O mau: O fim da Política Agrícola Comum
Os seis signatários do Tratado de Roma e, por consequência, fundadores da primeira encarnação da União Europeia estariam, fossem vivos, profundamente envergonhados com a ferida mortal que a Comissão Europeia se prepara para infligir na Política Agrícola Comum (PAC). Para além da redução de 20% na proposta de orçamento europeu para a agricultura, está em cima da mesa o fim do POSEI atribuído às regiões insulares, entre elas a Madeira e os Açores. Em troca da alegada simplificação na atribuição dos fundos, a Comissão prepara-se para dinamitar a coesão territorial e a esvaziar - ainda mais - o estatuto especial das regiões ultraperiféricas. Em boa verdade, a PAC vai muito além da agricultura e dos agricultores. É política de segurança, porque garante alimentos seguros e acessíveis, é política social, porque impede a desertificação dos territórios, é política económica porque assegura empregos e investimento e é, sem sombra de dúvida, política de coesão porque não permite que a distância e a insularidade se transformem numa sentença de pobreza. Sem a PAC, da forma que hoje a conhecemos, os consumidores e os produtores de regiões como a nossa, ficariam ainda mais penalizados pelas desigualdades estruturais que lhes são impostas pela geografia. Ora, foram precisamente essas desigualdades que a Europa jurou corrigir e isso faz-se com um reforço do financiamento, nunca com um corte envergonhado.

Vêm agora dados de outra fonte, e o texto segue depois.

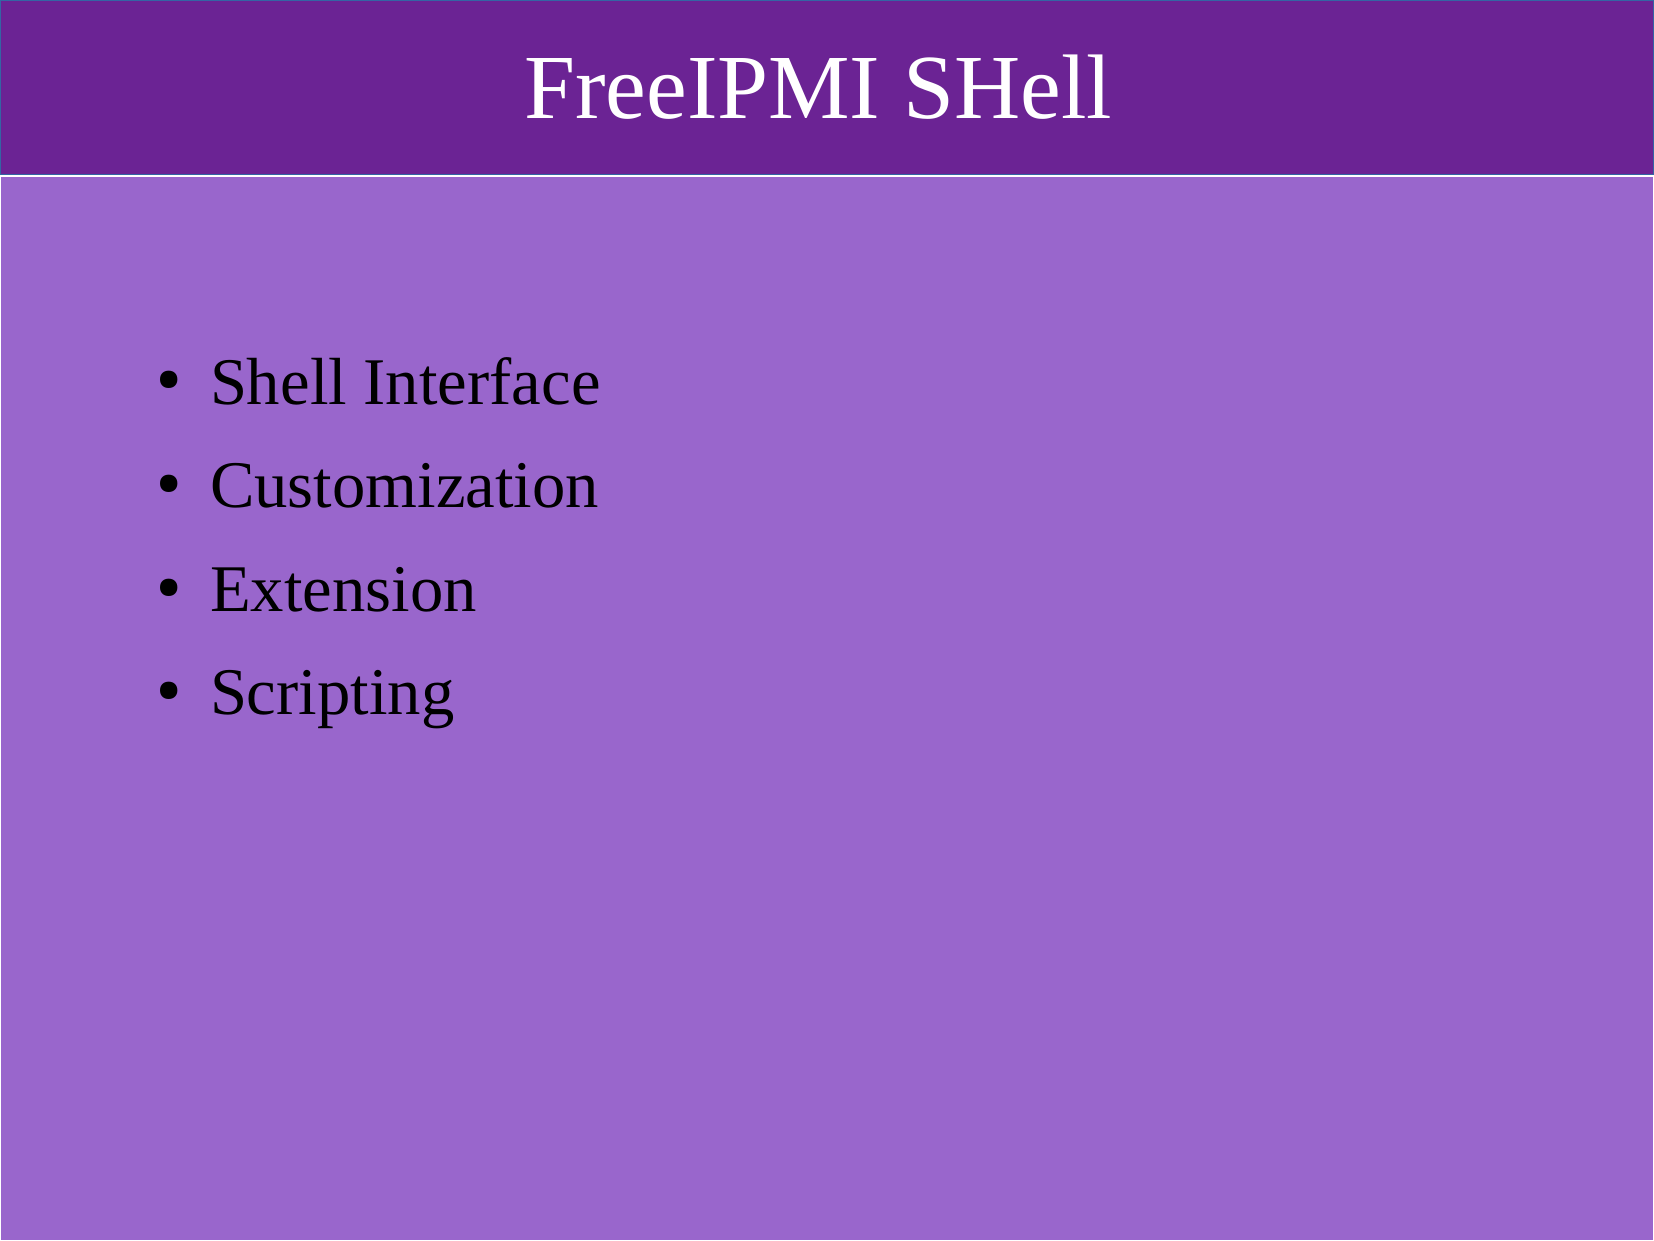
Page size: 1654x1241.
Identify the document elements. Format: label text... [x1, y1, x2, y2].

O peixe: Ana Paula Martins
Pela boca. É assim que costuma morrer o peixe. No caso de Ana Paula Martins, ainda Ministra da Saúde, será pela boca, ou pelo seu uso indevido, que chegará ao fim o seu consulado à frente da saúde em Portugal. Repito o que escrevi sobre Maria Palma Ramalho, ministra do Trabalho, arrastada para uma discussão impossível sobre amamentação: antes da política, vem a comunicação. Não é possível dissociar uma de outra, mas é perfeitamente possível que a comunicação descarrilhe, por completo, qualquer política de governação. Especialmente numa área de governo como a da saúde. Não creio, ao contrário do que li amiúde, que as declarações da ministra sobre a morte de uma grávida, tenham uma dimensão racista e xenófoba, de quem quer imputar todos os males do Serviço Nacional de Saúde aos imigrantes. Não acredito sequer que Ana Paula Martins seja, após pouco mais de um ano à frente do Ministério, culpada dos desequilíbrios do sistema de saúde português. Todavia, a sucessão de respostas mecânicas e desprovidas de empatia revelam uma fragilidade política que ultrapassa a competência técnica: a incapacidade de estar à altura do momento humano. Quando falha a palavra, falha tudo o resto. E no turbilhão de crises sucessivas, de partos em ambulâncias, de falhas na assistência médica e de mortes trágicas, cada frase mal medida torna-se num anzol que fisga quem a lançou.